On Earth is the second and final studio album by American singer Traci Braxton. The album was released on August 24, 2018, through Soul World Entertainment. The album was preceded by the release of one single—"Lifeline" and one promotional single "Broken Things" featuring Toni Braxton, Towanda Braxton and Trina Braxton. The album features production for Dave "DaveyBoy" Lindsey (Monica, Missy Elliott) and production duo Chris N Teeb (Jennifer Lopez, Danity Kane).

Background and release
Following the release of her debut studio album Crash & Burn (2014), work began on her second studio album in late 2015. On May 17, 2016, during a Facebook live video on the Braxton Family Values page it was announced that Braxton would release a new single in 2016 titled "Body Shots" from her upcoming second studio album. On an episode of Braxton Family Values, Braxton and her sisters Toni, Towanda and Trina Braxton recorded "Broken Things" in the studio which was later added to the album. On March 23, 2018, on Soul World Entertainment's YouTube channel, uploaded two short episodes of a behind the scenes look on the recording process of the album titled "Traci Braxton Now or Never".

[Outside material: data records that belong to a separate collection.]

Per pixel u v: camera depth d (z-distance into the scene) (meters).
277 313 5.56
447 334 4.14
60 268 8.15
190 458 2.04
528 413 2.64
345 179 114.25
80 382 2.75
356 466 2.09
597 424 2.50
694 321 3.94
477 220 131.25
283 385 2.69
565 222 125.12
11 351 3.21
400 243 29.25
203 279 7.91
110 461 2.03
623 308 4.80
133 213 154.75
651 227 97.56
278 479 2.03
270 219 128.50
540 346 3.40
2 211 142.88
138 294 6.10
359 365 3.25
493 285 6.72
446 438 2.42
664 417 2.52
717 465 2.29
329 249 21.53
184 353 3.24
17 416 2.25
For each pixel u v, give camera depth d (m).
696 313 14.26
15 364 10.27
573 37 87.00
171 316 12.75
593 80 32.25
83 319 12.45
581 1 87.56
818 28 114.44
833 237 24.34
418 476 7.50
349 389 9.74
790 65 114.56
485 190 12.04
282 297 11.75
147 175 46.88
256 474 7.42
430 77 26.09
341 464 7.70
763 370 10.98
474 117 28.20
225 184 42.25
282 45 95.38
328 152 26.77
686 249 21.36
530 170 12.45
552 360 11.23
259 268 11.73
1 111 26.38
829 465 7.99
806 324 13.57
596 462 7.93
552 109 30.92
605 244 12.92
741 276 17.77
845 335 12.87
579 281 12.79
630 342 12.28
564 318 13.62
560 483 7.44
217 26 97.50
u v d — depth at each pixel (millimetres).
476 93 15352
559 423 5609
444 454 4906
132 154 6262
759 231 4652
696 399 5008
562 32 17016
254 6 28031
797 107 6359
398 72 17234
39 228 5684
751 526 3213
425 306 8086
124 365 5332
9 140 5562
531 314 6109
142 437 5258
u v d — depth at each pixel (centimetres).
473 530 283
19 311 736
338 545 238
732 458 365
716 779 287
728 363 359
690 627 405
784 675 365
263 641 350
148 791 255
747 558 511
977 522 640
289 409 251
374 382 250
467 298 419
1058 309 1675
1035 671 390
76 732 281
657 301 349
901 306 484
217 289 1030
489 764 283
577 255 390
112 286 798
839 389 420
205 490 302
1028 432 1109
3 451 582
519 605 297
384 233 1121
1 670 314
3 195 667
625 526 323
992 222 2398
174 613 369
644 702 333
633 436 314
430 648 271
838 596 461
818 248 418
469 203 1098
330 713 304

"Broken Things" was released as a buzz single to promote the upcoming release of "On Earth" on April 11, 2018. On August 3, 2018, Braxton released her official lead single, "Lifeline". On August 17, 2018, Braxton announced via social media that her album "On Earth" was available for pre-order, announcing the release date, August 24, 2018. Two days later, Braxton revealed the album cover on her social media pages.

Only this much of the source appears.